§ **WORK INSTRUCTIONS**: Locate each line in the rows below that contains the word "series", and copy those lines out. Case counts.

§ **RECORD EXTRACTS**:
◇ ◇ ◇ ◇ ◇ ◇ ◇

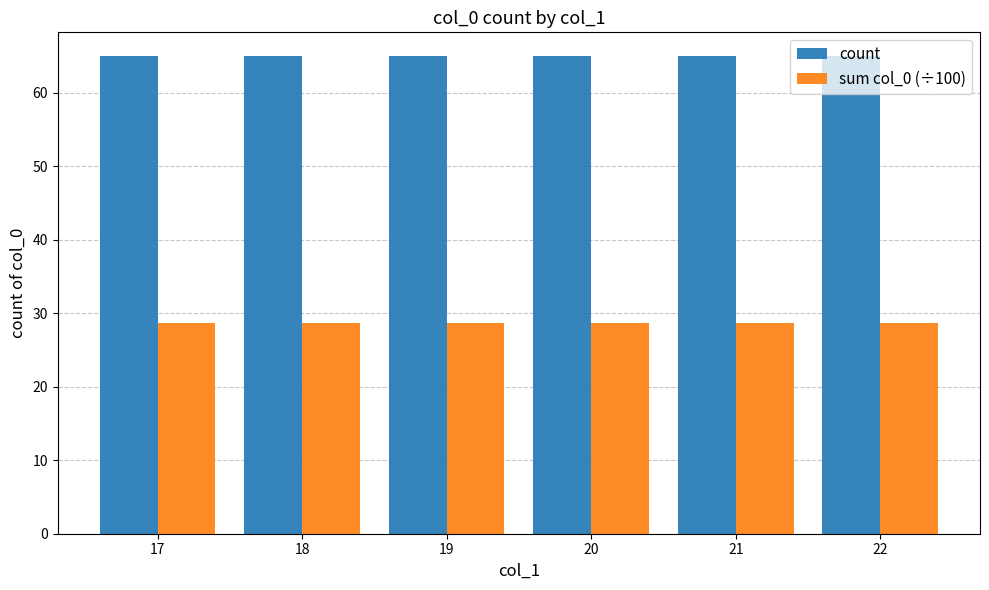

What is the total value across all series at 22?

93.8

◇ ◇ ◇ ◇ ◇ ◇ ◇

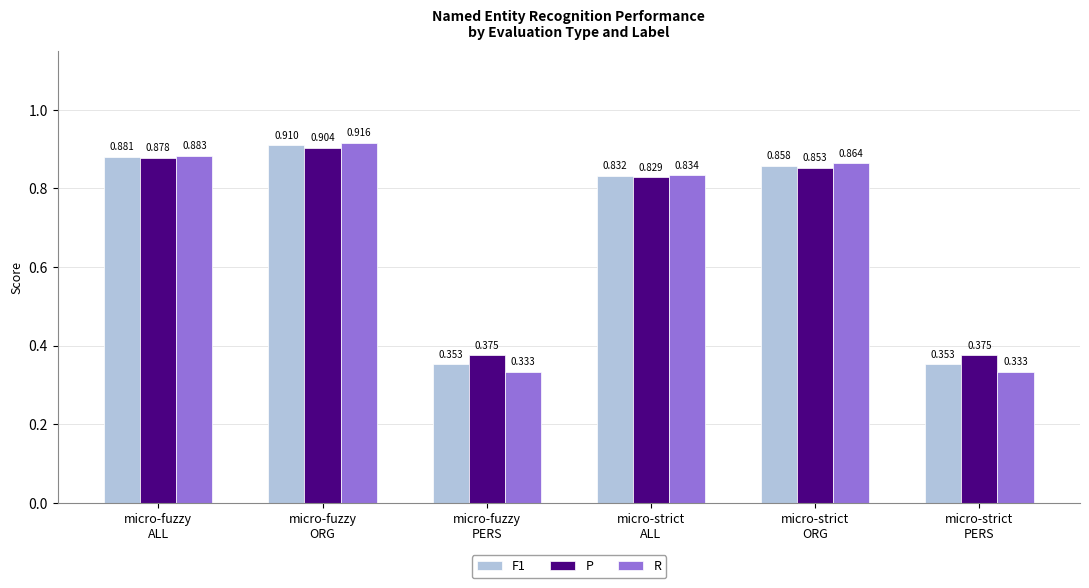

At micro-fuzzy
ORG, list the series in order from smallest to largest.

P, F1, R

◇ ◇ ◇ ◇ ◇ ◇ ◇

§ **RESPONSE AREA**:
What is the total value across all series at 22?
ORG, list the series in order from smallest to largest.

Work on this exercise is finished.